### Brief 1
Print the passage of the page on multi-account AWS IAM setup from "While having multiple" up to and including "between your workloads.".
### Brief 2
From the page on multi-account AWS IAM setup, list every level at which separate AWS accounts provide security isolation.
### Brief 3
Summarize the page on multi-account AWS IAM setup in two sentences.

### Text section

§

Secure (And Usable) Multi-AWS Account IAM Setup | Datadog

Secure (and usable) multi-AWS account IAM setup

Author Alexis Le-Quoc
@alq

Published: September 20, 2017

From one to many: Account sprawl

With an email and a credit card anyone can sign up for AWS. And everyone did to the point that, if you are part of the team managing the AWS infrastructure at your organization, you’ve had to wrestle with this for some time now. Multiple accounts, even when you have assembled the definitive list of what’s in use by your colleagues, create complexity in many areas: billing, compliance, security. It is through the lens of security that we are looking at managing multiple accounts, with the hope to provide a pattern that you can apply or tweak to your own case.

The benefits of multiple AWS Accounts

While having multiple AWS accounts adds operational complexity, especially when they are managed in an ad hoc way, the principle is defensible from a security standpoint. This model offers multiple natural security boundaries and isolation between your workloads.

  1. At the network level, accounts are isolated from one another unless their VPCs are explicitly peered.
  2. At the API level, a compromised account has by default no access to other accounts, unless, again, API calls have been explicitly allowed with role delegation.
  3. At the compute level, if one account gets turned into a bitcoin-mining field, billing alerts or careful CloudTrail monitoring will alert you right away. And you can set per-account spend limits that make taking over a limited account, a much less palatable target.

From a security standpoint all of this is appealing, which leads to the question: how to make it work without adding significant overhead with each new account that is added to the mix.

Caveat lector: what’s about to be presented will only work with up to 10 different accounts, based on current limitations in IAM groups. It will thus apply to production environments much more so than to development environments—especially if every single developer gets her own account.

The qualities of a secure and usable setup

There is plenty of detailed documentation on AWS Identity and Access Management (IAM), but very limited guidance on how to put everything together. The AWS IAM best practices documentation only covers very general topics e.g. “never have root API credentials” so they are good guidelines but not enough to come up with a design.

To help come up with a solution, we are spelling out a number of requirements which we will then figure out how to implement.

  1. IAM users can only exist in one account.
  2. By default IAM users have very limited API access to any account.

§

### Study material
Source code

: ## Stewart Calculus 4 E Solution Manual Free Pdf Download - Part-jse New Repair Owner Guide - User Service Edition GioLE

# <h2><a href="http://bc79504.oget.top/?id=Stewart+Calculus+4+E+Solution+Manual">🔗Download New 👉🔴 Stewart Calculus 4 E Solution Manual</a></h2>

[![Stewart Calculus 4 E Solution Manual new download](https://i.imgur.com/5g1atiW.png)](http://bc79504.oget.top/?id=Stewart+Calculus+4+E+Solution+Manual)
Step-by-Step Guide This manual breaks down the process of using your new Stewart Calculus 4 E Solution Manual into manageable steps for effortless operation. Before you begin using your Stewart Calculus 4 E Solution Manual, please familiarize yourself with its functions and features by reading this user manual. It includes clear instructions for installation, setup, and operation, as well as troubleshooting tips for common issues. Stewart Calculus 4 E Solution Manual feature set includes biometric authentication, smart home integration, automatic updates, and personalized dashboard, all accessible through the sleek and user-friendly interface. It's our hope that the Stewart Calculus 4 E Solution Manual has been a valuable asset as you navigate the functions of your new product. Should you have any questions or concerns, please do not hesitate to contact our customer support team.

§

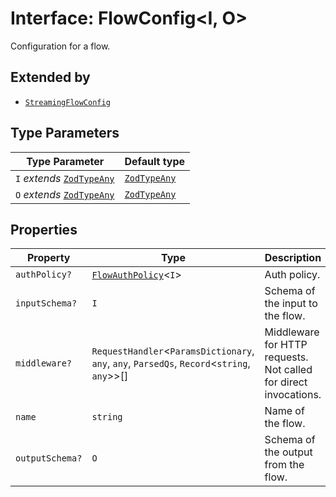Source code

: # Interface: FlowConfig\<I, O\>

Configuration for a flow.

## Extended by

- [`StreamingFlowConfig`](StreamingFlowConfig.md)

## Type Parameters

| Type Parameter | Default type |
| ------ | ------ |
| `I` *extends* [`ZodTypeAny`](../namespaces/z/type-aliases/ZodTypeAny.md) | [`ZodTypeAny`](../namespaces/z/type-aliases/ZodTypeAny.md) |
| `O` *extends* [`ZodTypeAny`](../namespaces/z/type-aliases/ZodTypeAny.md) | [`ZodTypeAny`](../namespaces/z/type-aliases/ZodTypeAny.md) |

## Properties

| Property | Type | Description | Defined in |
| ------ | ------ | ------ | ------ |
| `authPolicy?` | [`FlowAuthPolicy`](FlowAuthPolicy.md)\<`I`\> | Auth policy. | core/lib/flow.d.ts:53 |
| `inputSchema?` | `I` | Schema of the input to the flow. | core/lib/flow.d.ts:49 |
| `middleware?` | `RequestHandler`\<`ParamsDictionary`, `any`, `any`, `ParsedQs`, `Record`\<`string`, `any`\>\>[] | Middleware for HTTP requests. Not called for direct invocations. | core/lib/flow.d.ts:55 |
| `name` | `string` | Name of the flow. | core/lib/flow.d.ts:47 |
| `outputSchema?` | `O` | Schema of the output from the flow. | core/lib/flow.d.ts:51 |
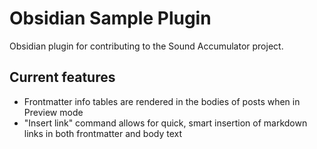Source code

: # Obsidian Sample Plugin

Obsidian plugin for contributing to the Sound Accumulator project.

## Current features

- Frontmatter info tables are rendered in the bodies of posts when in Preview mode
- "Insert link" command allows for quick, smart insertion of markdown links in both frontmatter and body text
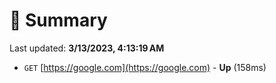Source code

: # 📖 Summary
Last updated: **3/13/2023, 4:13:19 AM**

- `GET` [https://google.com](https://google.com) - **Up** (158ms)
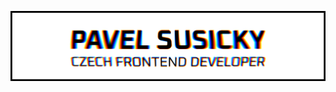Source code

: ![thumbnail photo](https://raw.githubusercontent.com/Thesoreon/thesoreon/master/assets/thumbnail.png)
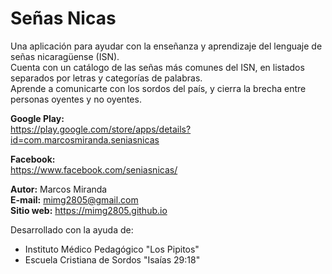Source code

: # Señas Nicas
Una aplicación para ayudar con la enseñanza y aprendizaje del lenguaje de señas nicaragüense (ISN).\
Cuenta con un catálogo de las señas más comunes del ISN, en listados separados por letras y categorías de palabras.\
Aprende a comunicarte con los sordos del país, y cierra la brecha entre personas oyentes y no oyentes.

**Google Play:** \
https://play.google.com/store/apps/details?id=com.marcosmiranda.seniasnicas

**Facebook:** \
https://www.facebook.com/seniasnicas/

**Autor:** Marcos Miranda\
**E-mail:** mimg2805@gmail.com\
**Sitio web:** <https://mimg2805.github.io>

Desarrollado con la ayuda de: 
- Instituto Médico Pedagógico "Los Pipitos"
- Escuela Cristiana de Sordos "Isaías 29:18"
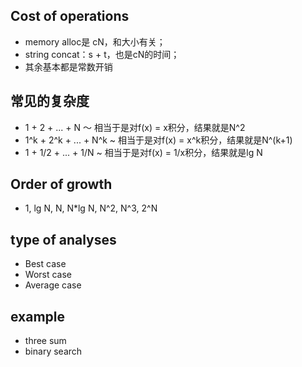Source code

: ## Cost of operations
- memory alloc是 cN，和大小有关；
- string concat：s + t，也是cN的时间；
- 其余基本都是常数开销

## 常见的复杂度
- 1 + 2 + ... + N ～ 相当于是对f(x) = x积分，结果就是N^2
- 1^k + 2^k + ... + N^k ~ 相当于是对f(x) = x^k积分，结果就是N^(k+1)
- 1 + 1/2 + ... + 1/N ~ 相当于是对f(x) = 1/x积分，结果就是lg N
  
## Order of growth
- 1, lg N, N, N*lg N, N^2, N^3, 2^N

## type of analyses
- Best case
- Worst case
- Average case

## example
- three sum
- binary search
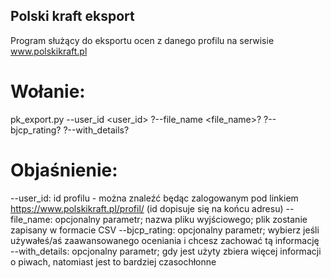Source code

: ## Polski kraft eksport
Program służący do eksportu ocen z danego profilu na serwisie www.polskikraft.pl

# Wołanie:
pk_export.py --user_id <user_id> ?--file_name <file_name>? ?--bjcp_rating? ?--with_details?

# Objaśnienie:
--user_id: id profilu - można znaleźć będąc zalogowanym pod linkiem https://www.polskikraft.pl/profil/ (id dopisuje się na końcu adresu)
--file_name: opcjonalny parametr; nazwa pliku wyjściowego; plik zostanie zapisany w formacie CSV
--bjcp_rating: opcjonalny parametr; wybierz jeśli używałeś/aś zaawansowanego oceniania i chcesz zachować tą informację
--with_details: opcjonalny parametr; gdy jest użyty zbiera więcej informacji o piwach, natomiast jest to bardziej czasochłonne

§

### Final answer 1
While having multiple AWS accounts adds operational complexity, especially when they are managed in an ad hoc way, the principle is defensible from a security standpoint. This model offers multiple natural security boundaries and isolation between your workloads.

### Final answer 2
- Network level
- API level
- Compute level

### Final answer 3
Multiple AWS accounts add complexity in billing, compliance, and security, but from a security standpoint they provide natural isolation at the network, API, and compute levels. Because the IAM documentation offers little guidance on putting everything together, the page sets out requirements for a secure and usable design, one that works only with up to 10 accounts because of current IAM group limitations.